MacArthur Foundation says it intends to incorporate gender equity and social inclusion into its ‘On Nigeria’ anti-corruption project.
This was disclosed in a joint statement issued on its website on Thursday by Kole Shettima and Erin Sines, co-directors of the ‘On Nigeria’ project.
The organisation said there is an urgent need for participation against corruption and an inclusion of all voices.
The foundation said it has diversity, equity, and inclusion as core values and hopes to now publicly get its grantee partners to incorporate same in their workplace.
“Going into the second and final phase of the On Nigeria strategy with this context, the need for transparency, accountability, and participation against corruption is as urgent as ever,” the statement read.
“Similarly, a more public and renewed focus on ensuring that all voices are heard feels critical and overdue.
“Our team has always held diversity, equity, and inclusion as values (and as a Foundation, we recently defined and affirmed our values).
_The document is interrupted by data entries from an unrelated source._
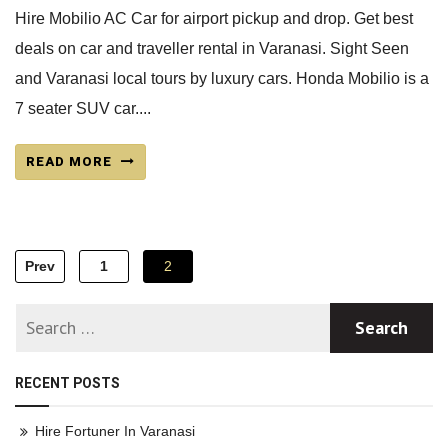
Hire Mobilio AC Car for airport pickup and drop. Get best
deals on car and traveller rental in Varanasi. Sight Seen
and Varanasi local tours by luxury cars. Honda Mobilio is a
7 seater SUV car....
READ MORE
Posts
Prev
1
2
navigation
RECENT POSTS
Hire Fortuner In Varanasi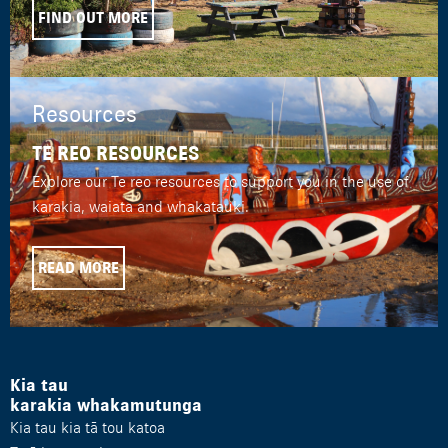
FIND OUT MORE
Resources
TE REO RESOURCES
Explore our Te reo resources to support you in the use of
karakia, waiata and whakatauki.
READ MORE
Kia tau
karakia whakamutunga
Kia tau kia tā tou katoa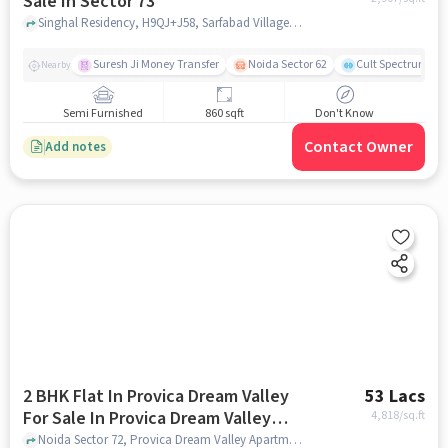
Sale In Sector 73
Singhal Residency, H9QJ+J58, Sarfabad Village, Sarfabad, Sector 73, Noida, Uttar Pradesh 201307, India, Sector 73, noida
Suresh Ji Money Transfer
Noida Sector 62
Cult Spectrum
Nearby
Semi Furnished
860 sqft
Don't Know
Contact Owner
Add notes
2 BHK Flat In Provica Dream Valley
53 Lacs
For Sale In Provica Dream Valley
4,818
/sq.ft
Apartment
Noida Sector 72, Provica Dream Valley Apartment, noida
We have always been attentive to the representation and gender balance in our meetings, recruitment, and grantmaking. However, we did not talk about this very much externally—or enough internally.
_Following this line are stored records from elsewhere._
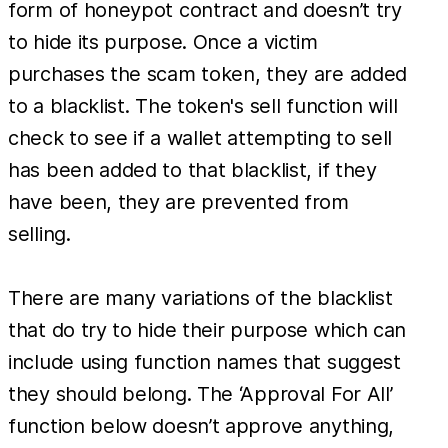
form of honeypot contract and doesn’t try
to hide its purpose. Once a victim
purchases the scam token, they are added
to a blacklist. The token's sell function will
check to see if a wallet attempting to sell
has been added to that blacklist, if they
have been, they are prevented from
selling.
There are many variations of the blacklist
that do try to hide their purpose which can
include using function names that suggest
they should belong. The ‘Approval For All’
function below doesn’t approve anything,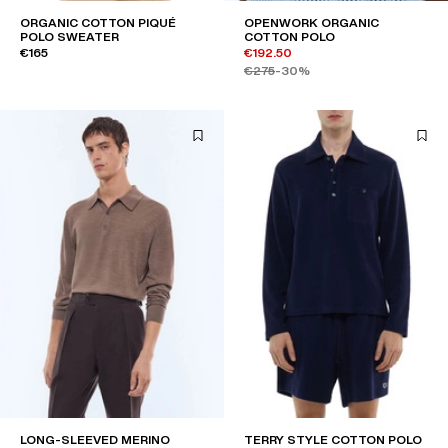
ORGANIC COTTON PIQUÉ
OPENWORK ORGANIC
POLO SWEATER
COTTON POLO
€165
€192.50
€275
-30%
LONG-SLEEVED MERINO
TERRY STYLE COTTON POLO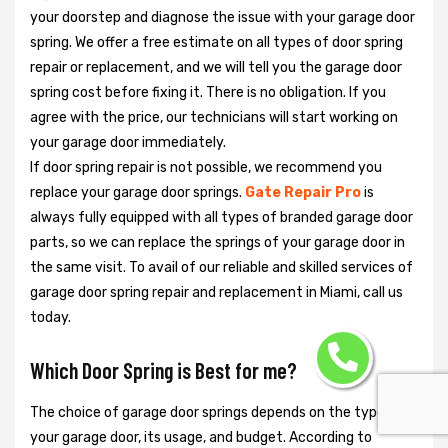
your doorstep and diagnose the issue with your garage door
spring. We offer a free estimate on all types of door spring
repair or replacement, and we will tell you the garage door
spring cost before fixing it. There is no obligation. If you
agree with the price, our technicians will start working on
your garage door immediately.
If door spring repair is not possible, we recommend you
replace your garage door springs.
Gate Repair Pro
is
always fully equipped with all types of branded garage door
parts, so we can replace the springs of your garage door in
the same visit. To avail of our reliable and skilled services of
garage door spring repair and replacement in Miami, call us
today.
Which Door Spring is Best for me?
The choice of garage door springs depends on the type of
your garage door, its usage, and budget. According to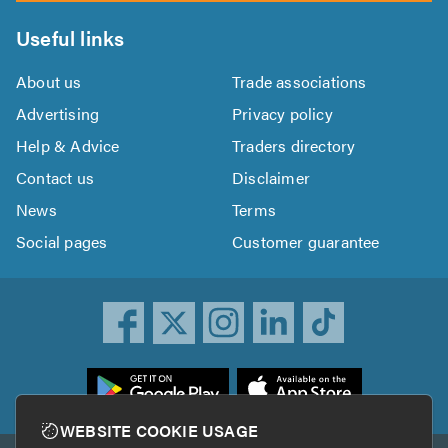
Useful links
About us
Trade associations
Advertising
Privacy policy
Help & Advice
Traders directory
Contact us
Disclaimer
News
Terms
Social pages
Customer guarantee
ownload
he
rustATrader
WEBSITE COOKIE USAGE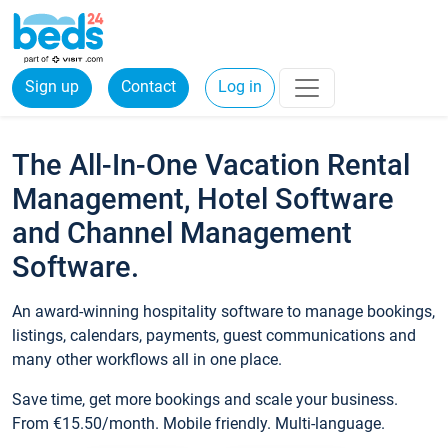
Sign up
Contact
Log in
The All-In-One Vacation Rental
Management, Hotel Software
and Channel Management
Software.
An award-winning hospitality software to manage bookings,
listings, calendars, payments, guest communications and
many other workflows all in one place.
Save time, get more bookings and scale your business.
From €15.50/month. Mobile friendly. Multi-language.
“We did not express it publicly as a value, nor did we ask grantee partners whether and how they think about equity in their work.”
The foundation said it has added a gender equity and social inclusion (GESI) approach to its strategy to devise ways of improving gender equity and social inclusion in its anti-corruption fight.
It added that corruption has led to funds for public sector being siphoned leaving women who use these public services vulnerable.
“In line with the Foundation’s commitment to the Just Imperative, which calls for us to lead with justice, we knew we needed to be more public about our commitment to diversity, equity, and inclusion in the Nigerian context and within our team,” the foundation said.
“So, we added a formal gender equity and social inclusion (GESI) approach to our strategy. Our external evaluation and learning partner, EnCompass, helped us to incorporate it into our strategy and developed measures that will tell us if we are, in fact, working in a way that improves gender equity and social inclusion as we strive to reduce corruption.
“For example, corruption siphons funds from the public sector and tax base, leaving fewer resources to invest in health, education, and other critical public services that women tend to use more than men. In many places, poorer women tend to use public services even more, making them particularly vulnerable to corruption.
“To start, we agreed that we would prioritize diversity, equity, and inclusion across gender, generation, ability, ethnicity, and faith.
“We are also eager to see how GESI enhances our anti-corruption, accountability, transparency, and participation outcomes.”